Corporations and Directors: Comparing the Profit and Not- for-Profit Sectors
Description
Contains Bibliography, Index
$14.95
ISBN 1-55077-002-0
DDC 338.7'4
Author
Publisher
Year
Contributor
K.V. Nagarjan is an assistant professor of Commerce and Administration
at Laurentian University.
Review
This slim volume summarizes and presents a surprisingly large amount of
information. Hatton is concerned with the role played by corporate
directors in both the for-profit and the not-for-profit sectors. He
begins by presenting thumbnail sketches of various corporate types over
the centuries. Chapter 2 discusses the legal aspects of the distinction
between for-profit and not-for-profit corporations. In Chapter 3, we
find a succinct survey of the diverse viewpoints held within the
literature on the role of the director in corporate governance. Hatton
highlights two contrasting views, which remain the central focus of his
analyses: those of Myles Mace, a former Harvard Business School
professor, and those of Murray Ross, an erstwhile president of
Toronto’s York University. While Mace takes a descriptive approach,
Ross follows a normative path, articulating what the role of directors
ought to be. The two authors’ writings were culled for a list of
issues, which Hatton incorporated into his interviews with a group of 33
university board members who also had experience serving on for-profit
corporate boards. His findings are presented in Chapter 4.
His major finding is that, despite differences in terms of corporate
goals, mission statements, and ownership structure, directors’ roles
in both sectors are similar. Picking a good management team is at the
top of the list of a board’s responsibilities. Hatton also found that
a surprising number of directors of for-profit corporations mistakenly
believed that their responsibility is to the shareholders, although they
are legally charged with looking after the interests of the corporation.

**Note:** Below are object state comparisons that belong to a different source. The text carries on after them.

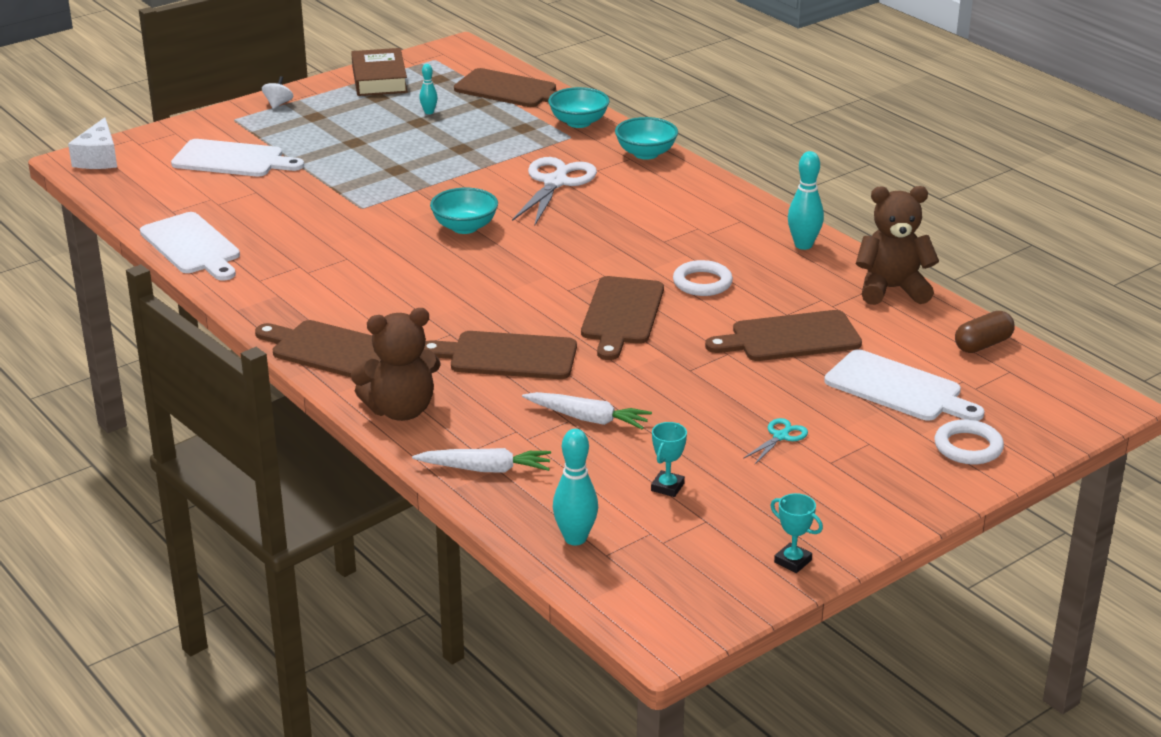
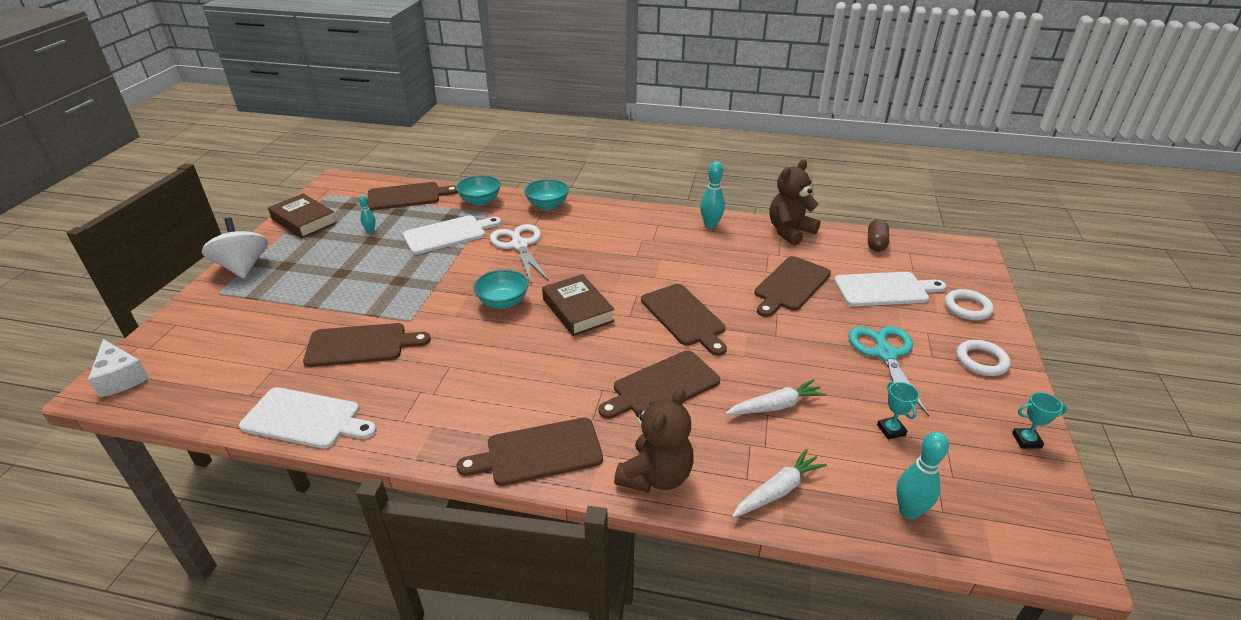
camera: 40 degrees left, 5 degrees up
(232, 160) = (255, 326): white cutting board -> white cutting board (448, 234)
(278, 104) = (243, 267): white spinning top -> white spinning top, size x2.17
(297, 210) = (361, 345): none -> brown cutting board
(525, 263) = (578, 310): none -> brown book
(702, 283) = (696, 273): white ring -> white ring (981, 361)
(781, 436) = (885, 354): turquoise scissors -> turquoise scissors, size x2.09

Among the issues dealt with in the context of not-for-profit
corporations are the role of celebrity directors and the importance of
fund raising as a function of the directors.
If the strength of Hatton’s work lies in its search for similarities
among the roles of directors in the for-profit and the not-for-profit
sectors, its weakness is the lack of discussion of the implications of
his findings. Corporate governance has become more complicated with the
rising concern over social and environmental issues. While Hatton
alludes to these issues, he does not systematically explore their
implications for the changing role of corporate directors. Such a
discussion would have made this thought-provoking book even more useful.